Install the latest release with ``pip``
```
pip install kimmy
```
or install the latest version by cloning/forking/downloading the repository and installing using
```
sudo python setup.py install
```
or locally using
```
python setup.py install --user
```

## Usage

For an example of usage, see the [example notebook](kimmy-example.ipynb). You can also launch a [Binder](https://mybinder.org/v2/gh/jobovy/kimmy/main) instance and directly play around with this notebook. _Or_ you can use [this](kimmy-example-pyodide.ipynb) [pyodide](https://github.com/pyodide/pyodide)-compatible version of the same notebook in [JupyterLite](https://github.com/jupyterlite/jupyterlite).
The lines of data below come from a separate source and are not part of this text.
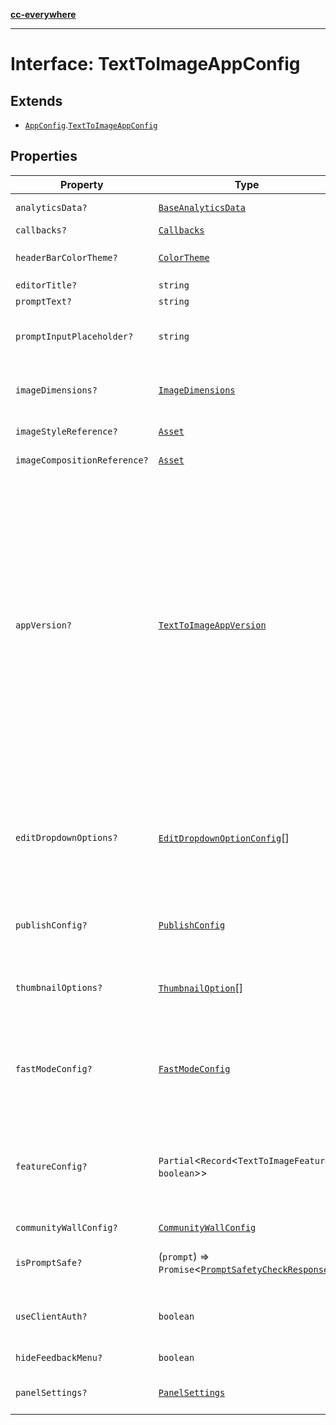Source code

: [**cc-everywhere**](../../../../../../../index.md)

***

# Interface: TextToImageAppConfig

## Extends

- [`AppConfig`](../../../app-config-types/interfaces/app-config.md).[`TextToImageAppConfig`](../../../../module/app-config-types/interfaces/text-to-image-app-config.md)

## Properties

| Property | Type | Description | Inherited from |
| ------ | ------ | ------ | ------ |
| <a id="analyticsdata"></a> `analyticsData?` | [`BaseAnalyticsData`](../../../../app-config-types/interfaces/base-analytics-data.md) | Property to pass analytics data to the host app | [`AppConfig`](../../../app-config-types/interfaces/app-config.md).[`analyticsData`](../../../app-config-types/interfaces/app-config.md#analyticsdata) |
| <a id="callbacks"></a> `callbacks?` | [`Callbacks`](../../../../callbacks-types/interfaces/callbacks.md) | - | [`AppConfig`](../../../app-config-types/interfaces/app-config.md).[`callbacks`](../../../app-config-types/interfaces/app-config.md#callbacks) |
| <a id="headerbarcolortheme"></a> `headerBarColorTheme?` | [`ColorTheme`](../../../../app-config-types/enumerations/color-theme.md) | Theming options for the TextToImage Editor header bar. **Default** `ColorTheme.LIGHT` | [`TextToImageAppConfig`](../../../../module/app-config-types/interfaces/text-to-image-app-config.md).[`headerBarColorTheme`](../../../../module/app-config-types/interfaces/text-to-image-app-config.md#headerbarcolortheme) |
| <a id="editortitle"></a> `editorTitle?` | `string` | Property to configure the title | [`TextToImageAppConfig`](../../../../module/app-config-types/interfaces/text-to-image-app-config.md).[`editorTitle`](../../../../module/app-config-types/interfaces/text-to-image-app-config.md#editortitle) |
| <a id="prompttext"></a> `promptText?` | `string` | - | [`TextToImageAppConfig`](../../../../module/app-config-types/interfaces/text-to-image-app-config.md).[`promptText`](../../../../module/app-config-types/interfaces/text-to-image-app-config.md#prompttext) |
| <a id="promptinputplaceholder"></a> `promptInputPlaceholder?` | `string` | Placeholder text for the prompt input field. This text will be displayed in the input field when it is empty, guiding users on what to enter. | [`TextToImageAppConfig`](../../../../module/app-config-types/interfaces/text-to-image-app-config.md).[`promptInputPlaceholder`](../../../../module/app-config-types/interfaces/text-to-image-app-config.md#promptinputplaceholder) |
| <a id="imagedimensions"></a> `imageDimensions?` | [`ImageDimensions`](../../../../asset-types/type-aliases/image-dimensions.md) | The dimensions of the image that the user can generate. If provided, the user will be restricted to generating images of the specified dimensions. | [`TextToImageAppConfig`](../../../../module/app-config-types/interfaces/text-to-image-app-config.md).[`imageDimensions`](../../../../module/app-config-types/interfaces/text-to-image-app-config.md#imagedimensions) |
| <a id="imagestylereference"></a> `imageStyleReference?` | [`Asset`](../../../../asset-types/type-aliases/asset.md) | Asset to be passed as style reference for generating images | [`TextToImageAppConfig`](../../../../module/app-config-types/interfaces/text-to-image-app-config.md).[`imageStyleReference`](../../../../module/app-config-types/interfaces/text-to-image-app-config.md#imagestylereference) |
| <a id="imagecompositionreference"></a> `imageCompositionReference?` | [`Asset`](../../../../asset-types/type-aliases/asset.md) | Asset to be passed as composition reference for generating images | [`TextToImageAppConfig`](../../../../module/app-config-types/interfaces/text-to-image-app-config.md).[`imageCompositionReference`](../../../../module/app-config-types/interfaces/text-to-image-app-config.md#imagecompositionreference) |
| <a id="appversion"></a> `appVersion?` | [`TextToImageAppVersion`](../../../../module/app-config-types/enumerations/text-to-image-app-version.md) | Specifies the version of the Generate Image experience to be enabled. This setting allows the selection between the older and the newer interface version. When set to the latest version (V2), users will get access to the updated interface and features. By default, the older experience (V1) is displayed. Enabling the latest version introduces the following key features: - **Enhanced User Interface:** Redesigned with a new Carousel and Grid view. - **Community Wall:** An endless collection of generated images with prompts that users can select from to kickstart their image generation journey. - **Fast Mode:** Images can be generated faster with lesser details, great for simple topics, backgrounds, most illustrations, and close portraits. - **Improved Prompt Bar:** Includes prompt suggestions for a better user experience. - **Rich Previews:** Provides a more interactive and engaging preview experience. - And more! **Default** `V1` | [`TextToImageAppConfig`](../../../../module/app-config-types/interfaces/text-to-image-app-config.md).[`appVersion`](../../../../module/app-config-types/interfaces/text-to-image-app-config.md#appversion) |
| <a id="editdropdownoptions"></a> `editDropdownOptions?` | [`EditDropdownOptionConfig`](../../../../module/app-config-types/interfaces/edit-dropdown-option-config.md)[] | Options to be passed for Edit dropdown. NOTE: This property is supported only in the new Generate Image experience. **Default** `[ { option: EditFurtherIntent.APPLY_ADJUSTMENT }, { option: EditFurtherIntent.APPLY_EFFECTS }, { option: EditFurtherIntent.REMOVE_BACKGROUND }, { option: EditFurtherIntent.REMOVE_OBJECT }, { option: EditFurtherIntent.INSERT_OBJECT } ]` | [`TextToImageAppConfig`](../../../../module/app-config-types/interfaces/text-to-image-app-config.md).[`editDropdownOptions`](../../../../module/app-config-types/interfaces/text-to-image-app-config.md#editdropdownoptions) |
| <a id="publishconfig"></a> `publishConfig?` | [`PublishConfig`](../../../../module/app-config-types/interfaces/publish-config.md) | Config to be set for Publish action. NOTE: This property is supported only in the new Generate Image experience. **Default** `{ * id: "saveToHostApp", * label: "Save" * }` | [`TextToImageAppConfig`](../../../../module/app-config-types/interfaces/text-to-image-app-config.md).[`publishConfig`](../../../../module/app-config-types/interfaces/text-to-image-app-config.md#publishconfig) |
| <a id="thumbnailoptions"></a> `thumbnailOptions?` | [`ThumbnailOption`](../../../../module/app-config-types/enumerations/thumbnail-option.md)[] | Options passed to be displayed on the thumbnail. NOTE: This property is supported only in the new Generate Image experience. **Default** `[ ThumbnailOption.EDIT_DROPDOWN, ThumbnailOption.RICH_PREVIEW ]` | [`TextToImageAppConfig`](../../../../module/app-config-types/interfaces/text-to-image-app-config.md).[`thumbnailOptions`](../../../../module/app-config-types/interfaces/text-to-image-app-config.md#thumbnailoptions) |
| <a id="fastmodeconfig"></a> `fastModeConfig?` | [`FastModeConfig`](../../../../module/app-config-types/interfaces/fast-mode-config.md) | Configuration for enabling or disabling fast mode in the Text to Image module. NOTE: This property is supported only in the new Generate Image experience and when FAST_MODE is set to true in featureConfig. **Default** `{ * defaultFastModeState: 'off' * }` | [`TextToImageAppConfig`](../../../../module/app-config-types/interfaces/text-to-image-app-config.md).[`fastModeConfig`](../../../../module/app-config-types/interfaces/text-to-image-app-config.md#fastmodeconfig) |
| <a id="featureconfig"></a> `featureConfig?` | `Partial`<`Record`<`TextToImageFeature`, `boolean`\>\> | Configuration for enabling or disabling specific features in the Text to Image module. NOTE: This property is supported only in the new Generate Image experience. **Default** `{ * [TextToImageFeatureType.COMMUNITY_WALL]: false, * [TextToImageFeatureType.FAST_MODE]: false * }` | [`TextToImageAppConfig`](../../../../module/app-config-types/interfaces/text-to-image-app-config.md).[`featureConfig`](../../../../module/app-config-types/interfaces/text-to-image-app-config.md#featureconfig) |
| <a id="communitywallconfig"></a> `communityWallConfig?` | [`CommunityWallConfig`](../../../../module/app-config-types/interfaces/community-wall-config.md) | - | [`TextToImageAppConfig`](../../../../module/app-config-types/interfaces/text-to-image-app-config.md).[`communityWallConfig`](../../../../module/app-config-types/interfaces/text-to-image-app-config.md#communitywallconfig) |
| <a id="ispromptsafe"></a> `isPromptSafe?` | (`prompt`) => `Promise`<[`PromptSafetyCheckResponse`](../../../../module/app-config-types/interfaces/prompt-safety-check-response.md)\> | Callback to check if a prompt is safe for image generation. This allows partners to implement their own prompt moderation logic. | [`TextToImageAppConfig`](../../../../module/app-config-types/interfaces/text-to-image-app-config.md).[`isPromptSafe`](../../../../module/app-config-types/interfaces/text-to-image-app-config.md#ispromptsafe) |
| <a id="useclientauth"></a> `useClientAuth?` | `boolean` | Flag to explicitly opt-in to use client authentication. When true, client access token will be fetched from the partner and used in the module. **Default** `false` | [`TextToImageAppConfig`](../../../../module/app-config-types/interfaces/text-to-image-app-config.md).[`useClientAuth`](../../../../module/app-config-types/interfaces/text-to-image-app-config.md#useclientauth) |
| <a id="hidefeedbackmenu"></a> `hideFeedbackMenu?` | `boolean` | Flag to hide feedback menu in the header bar. **Default** `false` | [`TextToImageAppConfig`](../../../../module/app-config-types/interfaces/text-to-image-app-config.md).[`hideFeedbackMenu`](../../../../module/app-config-types/interfaces/text-to-image-app-config.md#hidefeedbackmenu) |
| <a id="panelsettings"></a> `panelSettings?` | [`PanelSettings`](../../../../panel-settings-types/interfaces/panel-settings.md) | Configuration for panel settings. Allows users to customize various options that affect the image generation process. | [`TextToImageAppConfig`](../../../../module/app-config-types/interfaces/text-to-image-app-config.md).[`panelSettings`](../../../../module/app-config-types/interfaces/text-to-image-app-config.md#panelsettings) |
Currently, the only implemented feature is a simple one-zone chemical model with two elements ``O`` (for oxygen) and ``Fe`` (for iron). Initialize this model as
```
import kimmy
oz= kimmy.OneZone()
```
then for example compute the evolution of the default model and plot the [O/Fe] vs. [Fe/H] sequence
```
ts= numpy.linspace(0.001,10.,1001)*u.Gyr
plot(oz.Fe_H(ts),oz.O_Fe(ts))
```
To compute the distribution of [Fe/H], do for example,
```
FeHs= numpy.linspace(-1.525,1.225,56)
FeH_dist= [oz.Fe_H_DF(f) for f in FeHs]
```
and similar for the distribution of [O/H] and [O/Fe]. You can directly update the main parameters of the model and the model will be re-computed. For example, to set the outflow mass-loading parameter to one and plot the [O/Fe] vs. [Fe/H] sequence, do
```
ts= numpy.linspace(0.001,10.,1001)*u.Gyr
oz.eta= 1.
plot(oz.Fe_H(ts),oz.O_Fe(ts))
```
Keep in mind that once you change a parameter, it remains changed in the model. If you want to go back to the initial set of parameters that you used to initialize the instance, use ``oz.initial()``; if you want to go back to the default set of parameters, use ``oz.default()``. If you want to print the model you are using at any time, do
```
print(oz)
```
which prints a nicely formatted list of all of the model parameters.